Une des principales raisons qui m’ont poussé à partir (hormis une certaine jolie brune), était de me retrouver seul face à mon travail d’auteur. 
À Lyon, je cohabitais avec de très nombreux amis et par extension de très nombreux projets collectifs. Entre les Combustions Spontanées, Bébé Coma, Mercure Liquide et autres, les « distractions » étaient nombreuses. Non que je plaque tout en bloc, je reste solidaire et acteur (même lointain) des dits projets mais au quotidien, c’est désormais devant mon ordinateur que ça se passe. Je n’ai plus grand chose d’autre à faire de mon temps - hormis, certes, aller nager - que d’écrire et démarcher les éditeurs. Me voici donc face à moi-même (et paradoxalement face à l’autre puisque je n’habite plus seul) et pour le moment, depuis début septembre, c’est plutôt efficace : je travaille enfin tous les jours mon écriture et les pages s’accumulent heureusement. Mais nous y reviendrons dans les jours qui viennent (promis)...
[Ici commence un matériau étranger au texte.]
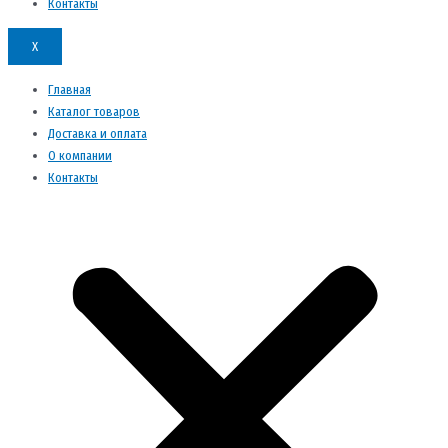
Контакты
X
Главная
Каталог товаров
Доставка и оплата
О компании
Контакты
Je voulais aussi dire quelques mots de mes coups de cœur de l’été. Je me suis bouffé un gros paquet de romans ces derniers mois et j’ai notamment (enfin !) découvert Kafka. J’ai lu Le Château, précisément, et je suis tombé des nues. Je m’attendais à quelque chose de très bon, mais pas à cette folie géniale qui confine à l’hystérie littéraire. Kafka aurait écrit que « Le Château n’existe que pour être écrit, pas pour être lu ». Comment pourtant jeter la pierre à Max Brod, héritier des manuscrits de Kafka, pour les avoir publiés contre la volonté du défunt ? Il eut été criminel de priver l’humanité d’un tel auteur ! Mais ce qui est extraordinaire c’est que Le Château est un chef d’œuvre justement parce qu’il n’a pas été écrit pour être lu ! Bien que Kafka ait fait de nombreuses corrections sur le manuscrit de ce récit inachevé, le roman laisse l’impression d’un premier jet déstructuré, brouillon, sauvage dans sa construction, presque insolent tant le lecteur n’est pas pris en compte ! Et tout est là ! Le génie de Kafka réside justement dans les apartés inattendus, les digressions interminables, les commentaires superflus (voire incompréhensibles), les détails absurdes et les conversations surréalistes qui sont partout présents dans ce livre ! Le Château fait état d’une réalité aussi mouvante que l’est le style de Kafka, qui évolue au fil du récit. La sensation de flottement qui en découle nous rend solidaire du géomètre K. dans sa détresse. Car le lecteur est malmené en même temps que le personnage ! Peut-être même davantage car, alors que le géomètre K. semble partager l’absurdité comportementale des autres personnages, le lecteur est pris au dépourvu à chaque instant. Et je vous parle de mon point de vue de lecteur de 2006, qui en a vu d’autres, qui connaît Ionesco, Beckett et David Lynch. Je n’ose imaginer la stupéfaction du lecteur de 1926 ! Bref, Le Château m’a bien scotché et si vous ne devez lire qu'un classique cette année, que ce soit celui-là !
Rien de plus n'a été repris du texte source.